Le Conseil régional des Pays de la Loire a engagé un plan de relance de 332 millions d’euros en juillet pour notamment soutenir les entreprises qui subissent les conséquences de la crise sanitaire sur leur activité. Près de 6 mois après, combien d’entreprises ont été accompagnées ?

Christelle Morançais : Nous avons soutenu près de 3 000 entreprises, via plusieurs fonds et plusieurs leviers. Nous avons accompagné aujourd’hui plus de 1 500 entreprises avec le fonds territorial résilience qui est porté par la Région et financé par la Banque des territoires, les Départements, les Communautés de communes et les grandes villes, pour soutenir la trésorerie des TPE (moins de 50 salariés, moins de 2 M€ de CA (via une aide de 3 500 à 20 000 euros remboursable). La Région a aussi abondé et piloté le Fonds de solidarité national qui a accompagné 1 000 entreprises régionales. Nous avons sollicité l’État, à la demande des entreprises, pour que les critères d’accessibilité à ce fonds soient plus flexibles.

Nous avons également réamendé le prêt Rebond (prêt à taux d’une durée de sept ans lancé avec Bpifrance) qui est un grand succès. Au total, nous avons délivré 303 prêts (43,5 M€ soit 76 % de l’enveloppe). À noter aussi que trente entreprises ont bénéficié (7,1 M€ soit 49 % de l’enveloppe) du Prêt redéploiement, qui s’adresse davantage aux PME et ETI. Le Conseil régional a également accompagné 16 entreprises dans des projets R & D et 60 à l’export rien qu’au mois de septembre.

Le Conseil régional a acté en session le vendredi 16 octobre le lancement d’un nouveau fonds de 10 millions d’euros dédié aux PME qui interviendra directement en fonds propres au sein des PME et PMI pour un ticket moyen de 300 000 euros. L’enjeu, c’est toujours de soutenir la trésorerie des entreprises et de continuer à les accompagner pour investir et renforcer leur compétitivité.

**ENTRÉES FOURNIES:**

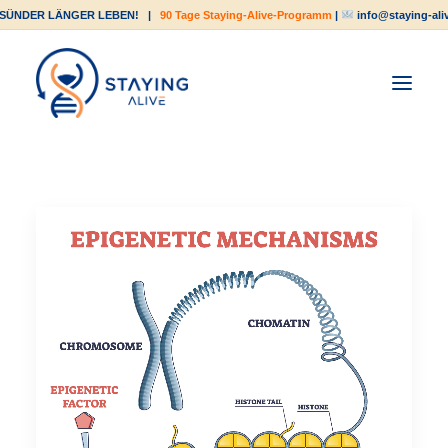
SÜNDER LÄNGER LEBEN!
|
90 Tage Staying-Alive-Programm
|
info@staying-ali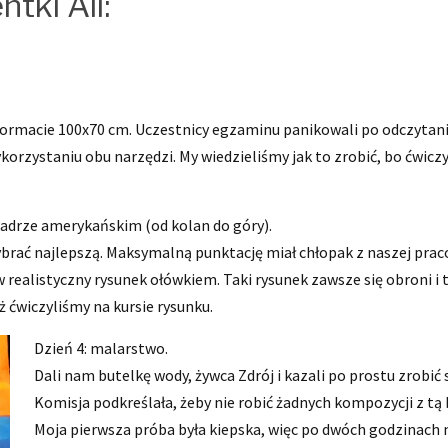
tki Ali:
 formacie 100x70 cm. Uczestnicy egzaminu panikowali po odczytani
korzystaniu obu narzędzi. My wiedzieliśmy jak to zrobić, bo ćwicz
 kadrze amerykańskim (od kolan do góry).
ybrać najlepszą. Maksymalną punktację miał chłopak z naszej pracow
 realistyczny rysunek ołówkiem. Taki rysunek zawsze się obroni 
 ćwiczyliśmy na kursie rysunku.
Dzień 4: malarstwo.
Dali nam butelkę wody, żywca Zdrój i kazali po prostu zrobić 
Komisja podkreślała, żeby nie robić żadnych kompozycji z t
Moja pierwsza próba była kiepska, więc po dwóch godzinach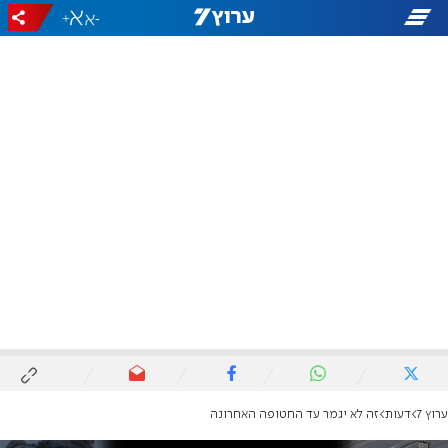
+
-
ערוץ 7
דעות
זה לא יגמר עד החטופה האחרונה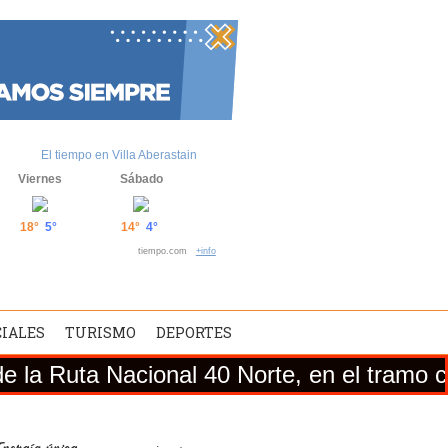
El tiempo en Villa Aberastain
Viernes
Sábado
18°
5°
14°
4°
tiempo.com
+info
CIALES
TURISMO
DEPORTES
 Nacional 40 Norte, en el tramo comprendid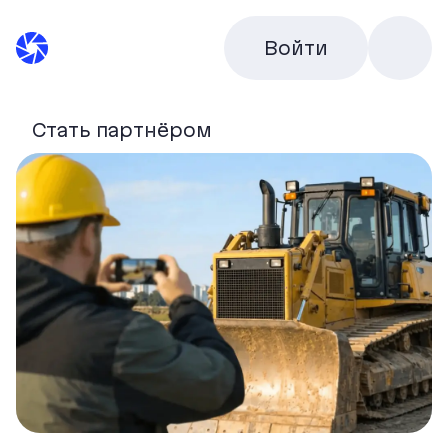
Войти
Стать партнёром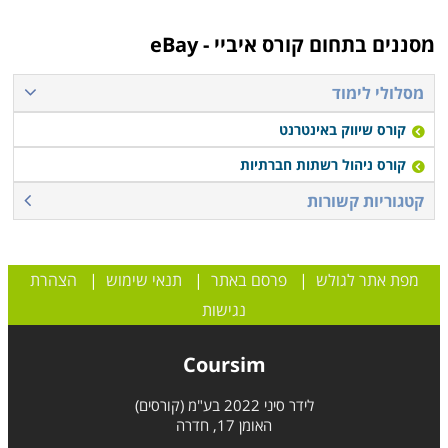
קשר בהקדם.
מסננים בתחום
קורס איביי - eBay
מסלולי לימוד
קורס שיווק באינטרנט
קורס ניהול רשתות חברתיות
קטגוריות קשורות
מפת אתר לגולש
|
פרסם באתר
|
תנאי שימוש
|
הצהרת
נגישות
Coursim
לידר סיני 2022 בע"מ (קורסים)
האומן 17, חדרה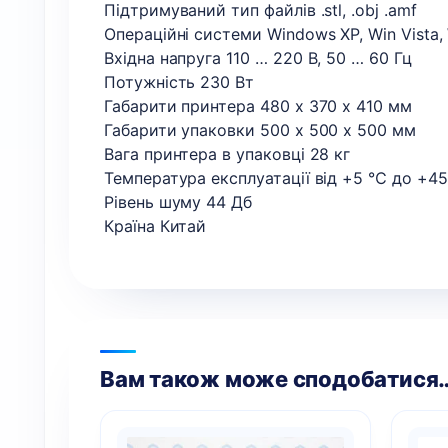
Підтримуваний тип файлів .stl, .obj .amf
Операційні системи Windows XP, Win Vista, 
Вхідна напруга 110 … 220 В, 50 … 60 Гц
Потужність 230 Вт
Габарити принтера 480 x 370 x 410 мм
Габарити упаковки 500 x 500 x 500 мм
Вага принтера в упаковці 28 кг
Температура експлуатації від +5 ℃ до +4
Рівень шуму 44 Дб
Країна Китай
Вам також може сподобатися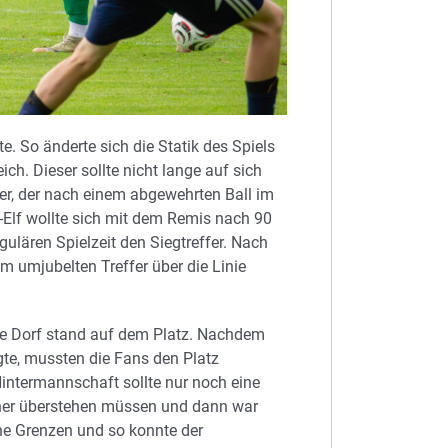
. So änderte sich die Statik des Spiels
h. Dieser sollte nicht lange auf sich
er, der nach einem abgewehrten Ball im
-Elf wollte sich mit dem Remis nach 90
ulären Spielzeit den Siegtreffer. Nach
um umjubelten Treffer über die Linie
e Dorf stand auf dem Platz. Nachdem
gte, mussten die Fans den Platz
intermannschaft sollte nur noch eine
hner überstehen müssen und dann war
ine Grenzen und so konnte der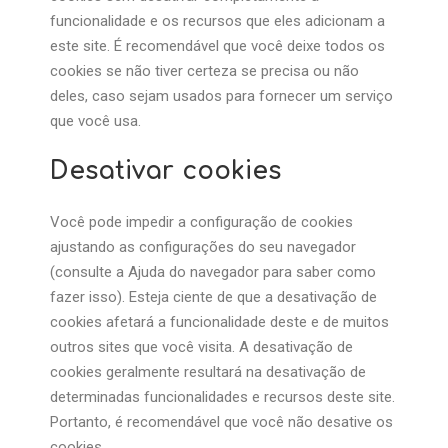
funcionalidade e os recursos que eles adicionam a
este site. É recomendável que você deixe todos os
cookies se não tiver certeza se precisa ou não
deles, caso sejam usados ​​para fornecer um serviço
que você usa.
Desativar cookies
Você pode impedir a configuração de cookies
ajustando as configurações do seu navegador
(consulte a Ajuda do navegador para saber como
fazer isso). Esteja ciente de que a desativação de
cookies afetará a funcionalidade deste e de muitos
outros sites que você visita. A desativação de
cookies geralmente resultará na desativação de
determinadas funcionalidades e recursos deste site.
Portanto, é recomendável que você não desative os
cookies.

* * *

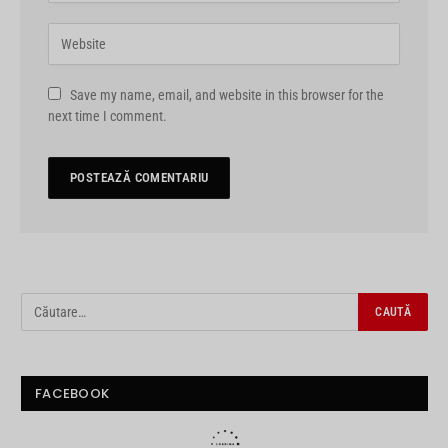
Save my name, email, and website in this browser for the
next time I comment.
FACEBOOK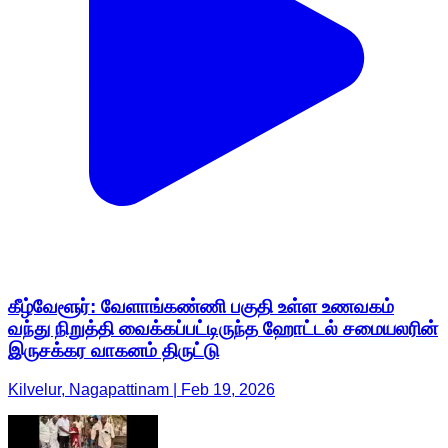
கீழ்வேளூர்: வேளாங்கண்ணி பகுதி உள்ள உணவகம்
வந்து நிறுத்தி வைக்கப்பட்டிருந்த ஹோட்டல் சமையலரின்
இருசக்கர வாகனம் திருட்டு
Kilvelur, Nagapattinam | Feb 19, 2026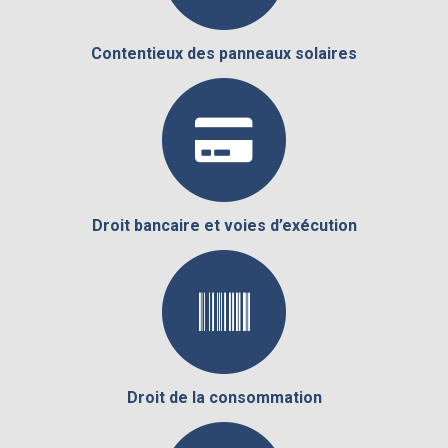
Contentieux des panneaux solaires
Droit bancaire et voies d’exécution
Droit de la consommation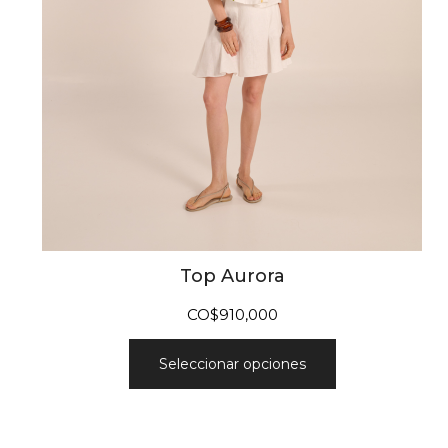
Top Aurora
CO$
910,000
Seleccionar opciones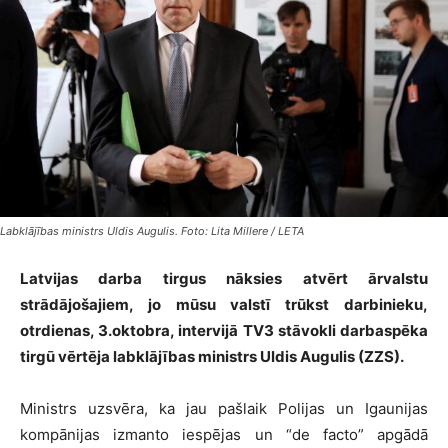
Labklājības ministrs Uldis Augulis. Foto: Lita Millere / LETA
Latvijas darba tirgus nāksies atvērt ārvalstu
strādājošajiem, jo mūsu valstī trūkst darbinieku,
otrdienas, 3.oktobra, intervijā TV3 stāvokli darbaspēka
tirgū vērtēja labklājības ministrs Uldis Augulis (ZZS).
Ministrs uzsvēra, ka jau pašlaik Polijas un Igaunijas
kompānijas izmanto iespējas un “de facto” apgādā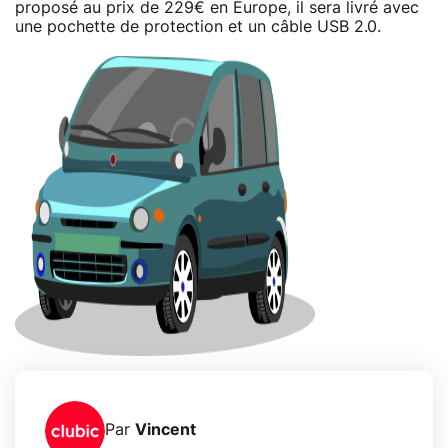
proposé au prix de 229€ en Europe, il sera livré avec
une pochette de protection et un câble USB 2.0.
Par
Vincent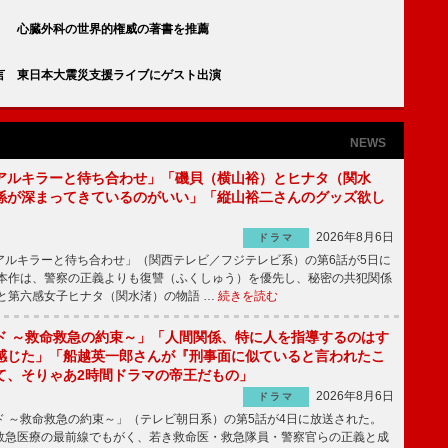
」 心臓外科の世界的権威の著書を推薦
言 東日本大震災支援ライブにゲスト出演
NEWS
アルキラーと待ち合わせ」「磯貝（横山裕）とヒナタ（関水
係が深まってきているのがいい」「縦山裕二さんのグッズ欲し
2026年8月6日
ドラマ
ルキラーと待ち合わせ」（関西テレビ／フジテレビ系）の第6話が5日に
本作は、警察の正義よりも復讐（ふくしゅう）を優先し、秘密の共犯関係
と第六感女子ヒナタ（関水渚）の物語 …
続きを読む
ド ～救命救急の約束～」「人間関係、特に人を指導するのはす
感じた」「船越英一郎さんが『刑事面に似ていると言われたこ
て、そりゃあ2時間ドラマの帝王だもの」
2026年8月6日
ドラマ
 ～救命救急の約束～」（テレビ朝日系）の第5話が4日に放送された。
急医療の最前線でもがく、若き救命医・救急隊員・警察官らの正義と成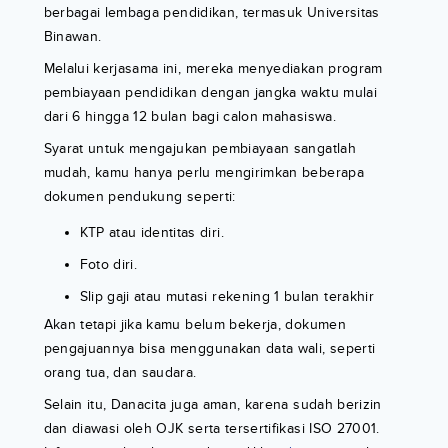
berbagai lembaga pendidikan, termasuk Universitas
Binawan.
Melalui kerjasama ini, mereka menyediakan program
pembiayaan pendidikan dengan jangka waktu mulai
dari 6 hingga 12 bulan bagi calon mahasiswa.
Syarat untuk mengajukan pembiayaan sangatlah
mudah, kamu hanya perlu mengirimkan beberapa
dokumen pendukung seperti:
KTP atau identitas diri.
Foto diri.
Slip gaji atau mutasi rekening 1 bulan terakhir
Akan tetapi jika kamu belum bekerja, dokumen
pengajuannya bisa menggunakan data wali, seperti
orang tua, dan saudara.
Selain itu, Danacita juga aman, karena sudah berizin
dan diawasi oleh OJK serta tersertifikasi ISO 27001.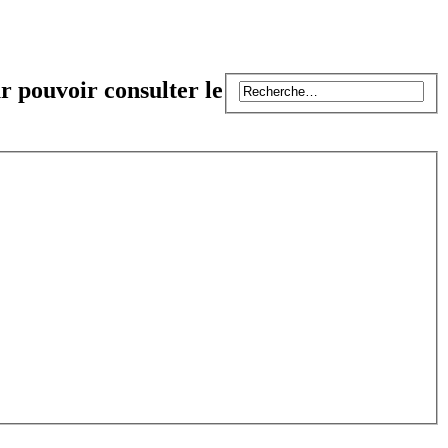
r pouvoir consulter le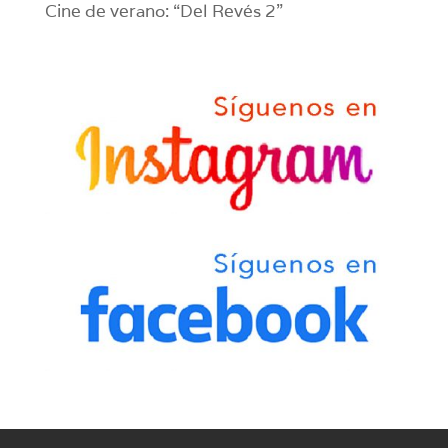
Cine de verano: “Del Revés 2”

* * *

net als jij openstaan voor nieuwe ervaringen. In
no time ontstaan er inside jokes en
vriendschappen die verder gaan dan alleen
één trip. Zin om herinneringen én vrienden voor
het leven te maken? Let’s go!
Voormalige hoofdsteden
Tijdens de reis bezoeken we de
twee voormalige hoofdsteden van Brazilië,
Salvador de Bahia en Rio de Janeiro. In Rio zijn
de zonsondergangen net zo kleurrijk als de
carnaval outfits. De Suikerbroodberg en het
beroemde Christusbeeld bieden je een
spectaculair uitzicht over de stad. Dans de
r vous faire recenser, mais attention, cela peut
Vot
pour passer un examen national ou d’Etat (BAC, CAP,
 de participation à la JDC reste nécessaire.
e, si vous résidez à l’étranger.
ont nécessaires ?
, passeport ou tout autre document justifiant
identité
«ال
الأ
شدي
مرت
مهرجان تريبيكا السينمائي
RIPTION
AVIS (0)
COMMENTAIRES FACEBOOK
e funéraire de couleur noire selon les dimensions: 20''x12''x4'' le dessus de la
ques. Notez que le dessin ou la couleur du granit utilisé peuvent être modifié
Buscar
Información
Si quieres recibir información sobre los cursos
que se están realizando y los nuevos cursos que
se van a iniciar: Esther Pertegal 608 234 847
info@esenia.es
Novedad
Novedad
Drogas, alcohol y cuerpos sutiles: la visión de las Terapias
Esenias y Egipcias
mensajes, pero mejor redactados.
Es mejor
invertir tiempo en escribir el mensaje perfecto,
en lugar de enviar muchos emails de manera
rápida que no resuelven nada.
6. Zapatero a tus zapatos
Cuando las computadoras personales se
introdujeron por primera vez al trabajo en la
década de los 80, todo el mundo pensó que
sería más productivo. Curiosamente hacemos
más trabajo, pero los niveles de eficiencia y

**TRAVAIL DEMANDÉ:**
a) D'après l'extrait sur le plan de relance régional, quel est l'enjeu du nouveau fonds de 10 millions d'euros dédié aux PME ? Répondez en une à trois phrases.
b) Recopiez sans modification le passage de l'extrait compris entre « Nous avons également » et « mois de septembre. », ces deux bornes incluses.
Les entrées proviennent d'une autre source que l'extrait.

**CORRIGÉ DE L'EXERCICE:**
a) Ce fonds vise à soutenir la trésorerie des entreprises. Il doit aussi continuer à les accompagner pour qu'elles investissent et renforcent leur compétitivité.

b)
Nous avons également réamendé le prêt Rebond (prêt à taux d’une durée de sept ans lancé avec Bpifrance) qui est un grand succès. Au total, nous avons délivré 303 prêts (43,5 M€ soit 76 % de l’enveloppe). À noter aussi que trente entreprises ont bénéficié (7,1 M€ soit 49 % de l’enveloppe) du Prêt redéploiement, qui s’adresse davantage aux PME et ETI. Le Conseil régional a également accompagné 16 entreprises dans des projets R & D et 60 à l’export rien qu’au mois de septembre.